Women's Finish the Subject of Protests
After a race that included many strong attacks but no successful breakaways, the Northshore Inline Marathon ended in a field sprint today with Fila's Luca Saggiorato finishing first, just ahead of teammate Massimiliano Presti.
Down the final turn to the finish, the men reached speeds of about 40 miles per hour, said the Northshore's media director Ed Koch.
"It was exciting," he said.
The first seven men across the line finished within one second of each other.
Bont International's Francesco Zangarini finished third with Rollerblade's Jorge Botero just behind him.
Then came two U.S. men: Powerslide's Joey Mantia, recently back from the World Championships in China, where he won the marathon; and Hyper's Dane Lewis. (See full results.)
Women's Grab Fest
The women's race also ended in a field sprint. But while the men finished cleanly, the women's race ended in what Bont's Bill Begg described as a "grab fest."

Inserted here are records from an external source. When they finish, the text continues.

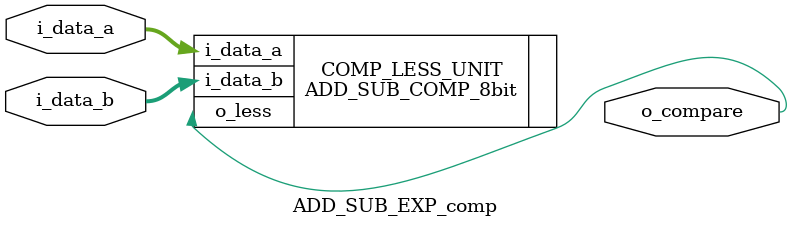
<source format=sv>
module ADD_SUB_EXP_comp #(
    parameter SIZE_DATA = 8
)(
    input logic [SIZE_DATA-1:0]     i_data_a        ,
    input logic [SIZE_DATA-1:0]     i_data_b        ,
    output logic                    o_compare           // a < b
);

ADD_SUB_COMP_8bit #(
    .SIZE_DATA      (SIZE_DATA)
) COMP_LESS_UNIT (
    .i_data_a       (i_data_a),
    .i_data_b       (i_data_b),
    .o_less         (o_compare)
);

endmodule

</source>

Hyper's Celilia Baena won the race.
Finishing in second place, but with an identical time, was the young U.S. star Brittany Bowe, who races for Powerslide.
Briggyte Mendez of the K2-Empire team finished third.
After the race, a few teams filed protests, alleging interference on the part of the Colombian women.
So far, there is no word on the outcome of the protests.
Nice Day for Racing
Conditions this morning were nearly ideal for racing: cloudy skies and a temperature in the mid-50s (F).
There was no wind and as a result little chance of anyone breaking the course record of 57 minutes and 18 seconds, which Chad Hedrick set in 1998 with a healthy tail wind behind him. (Saggiorato's time today was 1:03:07.7)
After the start of today's race, two packs quickly formed at the front of the field, said Bont's Glenn Koshi.
The lead pack consisted of men from the World Inline Cup circuit (minus the Saab-Salomon skaters, who skipped the race).
Chasing them was a pack of pro men skaters.
For most of the race, the packs stayed separate, Koshi said. But eventually the pro men's pack caught up and joined the World Cup skaters.
The action in the lead pack was fast and furious, said Bill Begg, who observed the race from the pace car.
"It was a real tough race," he said. "There were attacks all the time. There were people away (on breaks) all the time.
Rollerblade's Shane Dobbin was the first man to take a lead, Begg said. But the pack quickly swallowed him up.
Mantia was also attacking regularly, Begg said. "He was as smooth as silk."